### What the task requires
Duplicate the passage of the film roundup between "2. The King" and "consistently dour results.", inclusive.

The best and worst films of 2019

Our resident film critic TEODOR RELJIC sifts through a year’s worth of film reviews to pick the worst and best of the bunch

Once Upon A Time In Hollywood
Once Upon A Time In Hollywood

BEST

1. Portrait of a Lady on Fire

The past is certainly a foreign country and they doubtlessly do things differently there. But that doesn’t mean that same-sex desire was nonexistent or exclusively doomed to historionic tragedy in 18th century France, as Céline Sciamma’s crystalline drama shows. Its very existence registers like an unexpected miracle, so subtle but precise are its grace notes, so razor-sharp its psychological observations.

2. Knives Out

Rian Johnson was too good for the toxic Star Wars fanbase that shunned him after The Last Jedi blasted into international theatres at the tail end of 2017, so it’s good that we have him back with us making clever genre films on his own terms. With Knives Out, he expertly commandeers a stellar ensemble cast who gamely follow him into an Agatha Christie pastiche that will be talked about with glee for years to come owing to its airtight script and entirely on-point humour.

3. Once Upon a Time… In Hollywood

Quentin Tarantino’s ninth feature continues a latter-day tradition for the indie film wunderkind done good: a meandering and propulsive genre film whose period trappings are so sumptuously reproduced, the film almost unspools as a pure fetish object. But it is animated into rough and ragged life by two gloriously on-point performances by Leonardo Di Caprio and Brad Pitt, respectively taking on the roles of a Hollywood has-been and his stunt double, whose paths digressively meander in the cross-hairs of the Manson family, with unforgettable and entirely unexpected results.

4. Happy As Lazzaro

Written and directed by Alice Rohrwacher and arriving to us a bit late in the day after building good buzz in Cannes back in May 2018, this fable-like meditation on friendship and the oft-forgotten communal obligations that should supposedly bind us but are rarely respected is heartbreaking but irresistible, with an indignant screed against capitalism right at its centre.

5. The Souvenir

Joanna Hogg’s autobiographical portrait of the filmmaker as a young woman is a tender and quietly immersive experience which tightrope-walks across nostalgia and devastation, where both budding filmmaking and terrible romantic choices collude to depict a crucial set of years for one of Britain’s most exciting contemporary auteurs.

 

WORST

1. IT: Chapter 2

The first chapter was an effectively realised reset of the Stephen King killer clown coming-of-age saga, but it success is the greatest undoing of Andy Muschietti’s adaptation of the latter half of King’s doorstopper novel. Animated by a repetitive yet somehow still barely comprehensible ‘treasure hunt’ plot engine and coasting on an inflated special effects budget, this is horror cinema as haunted house ride in the worst way imaginable.

2. The King

Doing Shakespeare’s history plays by removing the Shakespeariness out of them and scrunching them up into a single ‘epic’ historical drama that is largely made up of Timothée Chalamet pouting in overly-darkened medieval sets unsurprisingly yields consistently dour results.

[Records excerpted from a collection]

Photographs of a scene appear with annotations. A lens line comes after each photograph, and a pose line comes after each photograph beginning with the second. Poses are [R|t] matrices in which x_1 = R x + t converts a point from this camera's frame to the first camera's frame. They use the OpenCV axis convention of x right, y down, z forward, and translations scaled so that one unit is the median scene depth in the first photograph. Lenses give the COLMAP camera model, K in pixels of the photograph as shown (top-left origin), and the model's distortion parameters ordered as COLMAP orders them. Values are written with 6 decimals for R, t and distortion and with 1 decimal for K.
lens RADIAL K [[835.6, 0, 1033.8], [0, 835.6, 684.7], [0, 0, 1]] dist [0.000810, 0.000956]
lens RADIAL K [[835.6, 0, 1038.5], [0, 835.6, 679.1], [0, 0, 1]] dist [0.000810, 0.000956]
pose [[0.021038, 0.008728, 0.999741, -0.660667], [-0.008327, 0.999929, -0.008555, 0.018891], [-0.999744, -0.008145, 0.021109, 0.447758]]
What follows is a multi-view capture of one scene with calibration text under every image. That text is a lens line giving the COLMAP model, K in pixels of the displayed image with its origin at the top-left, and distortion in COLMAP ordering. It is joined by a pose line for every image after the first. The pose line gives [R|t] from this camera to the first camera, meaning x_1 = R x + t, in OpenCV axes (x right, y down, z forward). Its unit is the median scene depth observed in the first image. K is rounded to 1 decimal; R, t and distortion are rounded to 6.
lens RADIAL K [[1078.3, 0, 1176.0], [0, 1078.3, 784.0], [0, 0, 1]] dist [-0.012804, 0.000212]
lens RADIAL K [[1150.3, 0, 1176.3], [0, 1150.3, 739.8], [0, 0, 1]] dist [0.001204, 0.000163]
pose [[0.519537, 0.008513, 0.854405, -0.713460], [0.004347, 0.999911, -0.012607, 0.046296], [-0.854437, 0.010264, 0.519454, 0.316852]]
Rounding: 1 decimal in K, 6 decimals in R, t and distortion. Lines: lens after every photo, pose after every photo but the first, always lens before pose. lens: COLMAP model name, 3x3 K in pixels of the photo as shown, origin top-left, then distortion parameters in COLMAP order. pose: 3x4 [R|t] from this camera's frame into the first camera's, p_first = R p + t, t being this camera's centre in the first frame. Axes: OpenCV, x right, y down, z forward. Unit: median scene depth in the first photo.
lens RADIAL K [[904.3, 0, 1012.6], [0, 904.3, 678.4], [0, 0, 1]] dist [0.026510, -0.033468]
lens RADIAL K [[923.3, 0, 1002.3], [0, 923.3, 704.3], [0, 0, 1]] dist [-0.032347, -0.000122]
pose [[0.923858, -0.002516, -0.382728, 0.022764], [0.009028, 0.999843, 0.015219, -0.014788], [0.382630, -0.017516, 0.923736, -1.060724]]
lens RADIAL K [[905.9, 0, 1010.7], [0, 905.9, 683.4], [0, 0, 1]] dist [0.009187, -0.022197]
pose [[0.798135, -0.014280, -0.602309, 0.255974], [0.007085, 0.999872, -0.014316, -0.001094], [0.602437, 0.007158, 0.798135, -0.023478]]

### Result of the exercise
2. The King

Doing Shakespeare’s history plays by removing the Shakespeariness out of them and scrunching them up into a single ‘epic’ historical drama that is largely made up of Timothée Chalamet pouting in overly-darkened medieval sets unsurprisingly yields consistently dour results.